Définition
Le droit à l’alimentation se définit comme :
"Le droit d’avoir un accès régulier, permanent et libre, soit directement, soit au moyen d’achats monétaires, à une nourriture quantitativement et qualitativement adéquate et suffisante, correspondant aux traditions culturelles du peuple dont est issu le consommateur, et qui assure une vie psychique et physique, individuelle et collective, libre d’angoisse, satisfaisante et digne". (Jean Ziegler, premier rapport sur le droit à l’alimentation, devant la Commission des Droits de l’Homme des Nations Unies).
Comme l’indique cette définition, le droit à l’alimentation reprend les composantes clés du concept de sécurité alimentaire.
" La sécurité alimentaire existe lorsque tous les êtres humains ont, à tout moment, un accès physique et économique à une nourriture suffisante, saine et nutritive, leur permettant de satisfaire leurs besoins énergétiques et leurs préférences alimentaires pour mener une vie saine et active." (Plan d’action du Sommet Mondial de l’Alimentation).
Mais le droit à l’alimentation va plus loin. Lorsqu’un État s’engage, en ratifiant telle ou telle convention, par exemple le Pacte international pour les droits économiques, sociaux et culturels (1966), à mettre en oeuvre le droit à l’alimentation, il devient comptable devant sa population de toute violation des obligations liées au respect et à la protection de ce droit.
Cette approche met en évidence un élément crucial : même si tout être humain qui a faim n’est pas victime de violations de droits de l’Homme, le non-respect des obligations par les gouvernements est dans bien des cas la cause principale de la persistance de la faim et de la malnutrition.
Il est fait mention du droit à l’alimentation dans : l’article 11 du Pacte International relatif aux DESC et dans l’article 25 de la Déclaration Universelle des Droits de l’Homme. Après le sommet mondial de l’Alimentation de 1996, le Comité pour les Droits économiques, sociaux et culturels a travaillé à donner une définition plus précise et plus complète au droit à l’alimentation.

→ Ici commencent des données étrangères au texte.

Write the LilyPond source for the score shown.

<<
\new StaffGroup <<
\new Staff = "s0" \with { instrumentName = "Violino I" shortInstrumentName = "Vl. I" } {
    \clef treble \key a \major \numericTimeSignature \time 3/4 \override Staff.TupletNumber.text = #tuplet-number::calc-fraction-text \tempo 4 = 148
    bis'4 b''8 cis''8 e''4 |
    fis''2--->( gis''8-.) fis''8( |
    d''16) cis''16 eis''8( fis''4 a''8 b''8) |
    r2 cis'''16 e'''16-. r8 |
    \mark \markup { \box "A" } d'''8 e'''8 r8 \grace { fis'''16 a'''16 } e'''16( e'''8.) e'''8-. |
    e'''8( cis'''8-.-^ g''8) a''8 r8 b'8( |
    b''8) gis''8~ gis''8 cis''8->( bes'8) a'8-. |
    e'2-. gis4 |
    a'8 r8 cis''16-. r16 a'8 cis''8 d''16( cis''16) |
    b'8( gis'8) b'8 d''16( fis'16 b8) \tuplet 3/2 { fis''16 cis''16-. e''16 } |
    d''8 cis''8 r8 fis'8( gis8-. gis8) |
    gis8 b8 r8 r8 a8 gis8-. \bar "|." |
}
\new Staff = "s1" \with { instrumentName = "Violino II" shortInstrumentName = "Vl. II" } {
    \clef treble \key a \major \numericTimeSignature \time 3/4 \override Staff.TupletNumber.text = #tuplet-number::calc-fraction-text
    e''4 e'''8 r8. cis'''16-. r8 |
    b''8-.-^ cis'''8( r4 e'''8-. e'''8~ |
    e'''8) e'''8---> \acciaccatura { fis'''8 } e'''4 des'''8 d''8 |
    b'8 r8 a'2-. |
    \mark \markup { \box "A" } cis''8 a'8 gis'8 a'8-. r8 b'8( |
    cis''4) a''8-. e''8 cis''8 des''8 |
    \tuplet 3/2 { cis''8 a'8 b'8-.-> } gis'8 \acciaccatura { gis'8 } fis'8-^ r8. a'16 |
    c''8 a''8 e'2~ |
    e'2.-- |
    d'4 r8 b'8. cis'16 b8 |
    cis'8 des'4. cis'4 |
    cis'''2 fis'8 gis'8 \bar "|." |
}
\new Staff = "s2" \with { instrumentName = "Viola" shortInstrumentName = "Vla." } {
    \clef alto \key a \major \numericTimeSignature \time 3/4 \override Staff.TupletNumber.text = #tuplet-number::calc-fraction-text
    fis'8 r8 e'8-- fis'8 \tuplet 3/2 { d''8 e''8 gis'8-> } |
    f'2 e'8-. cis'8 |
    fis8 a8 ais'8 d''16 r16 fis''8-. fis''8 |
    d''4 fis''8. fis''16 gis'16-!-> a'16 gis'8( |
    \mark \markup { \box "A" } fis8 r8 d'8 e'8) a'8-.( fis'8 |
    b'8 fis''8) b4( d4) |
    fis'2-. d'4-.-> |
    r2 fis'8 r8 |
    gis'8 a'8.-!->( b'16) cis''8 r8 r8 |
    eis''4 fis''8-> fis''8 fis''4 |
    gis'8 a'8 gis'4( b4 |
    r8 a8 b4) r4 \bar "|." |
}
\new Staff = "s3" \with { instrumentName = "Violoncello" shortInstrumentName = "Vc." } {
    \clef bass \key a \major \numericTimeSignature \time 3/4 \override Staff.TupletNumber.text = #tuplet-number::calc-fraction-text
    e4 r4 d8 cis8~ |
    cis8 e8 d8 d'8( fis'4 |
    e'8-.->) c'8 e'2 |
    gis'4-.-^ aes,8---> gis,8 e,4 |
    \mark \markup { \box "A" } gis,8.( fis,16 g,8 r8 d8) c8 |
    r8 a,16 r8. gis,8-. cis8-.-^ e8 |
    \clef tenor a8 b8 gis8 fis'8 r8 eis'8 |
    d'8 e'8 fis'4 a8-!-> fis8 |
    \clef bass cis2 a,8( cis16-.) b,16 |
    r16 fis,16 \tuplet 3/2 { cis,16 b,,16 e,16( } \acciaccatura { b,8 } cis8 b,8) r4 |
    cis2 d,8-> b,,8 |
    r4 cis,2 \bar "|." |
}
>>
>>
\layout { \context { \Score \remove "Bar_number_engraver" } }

Cette définition est reprise dans l’Observation générale n° 12, qui passe en revue les différents thèmes liés au droit à l’alimentation, à son contenu et à sa mise en œuvre.
La prochaine étape consiste à transférer le contenu de l’Observation générale 12 dans les différents contextes juridiques nationaux, de manière à permettre une réelle mise en œuvre du droit à l’alimentation.
A l’issue d’un processus essentiel au sein du Groupe de travail intergouvernemental chargé de la mise en œuvre progressive du droit à l’alimentation, un document fondamental a été adopté lors d’une session du Conseil de la FAO en novembre 2004 sous le nom de"Directives volontaires à l’appui de la concrétisation progressive du droit à une alimentation adéquate dans le contexte de la sécurité alimentaire nationale".
Récemment, après plus de 20 ans de plaidoyer et de travail de sensibilisation de la part de la société civile, le Protocole facultatif au Pacte international relatif aux droits économiques, sociaux et culturels a été adopté par l’Assemblée générale de l’ONU le 10 décembre 2008.
Le 24 septembre 2009, la Belgique, ainsi que 19 autres États membres de l’ONU ont signé le Protocole et se sont ainsi engagés à donner aux victimes de violations de leurs droits économiques, sociaux et culturels, un nouveau moyen de recours international. Si ce pas important est à saluer, rien n’est acquis. Pour que le Protocole entre en vigueur, il faut qu’au moins 10 États le ratifient.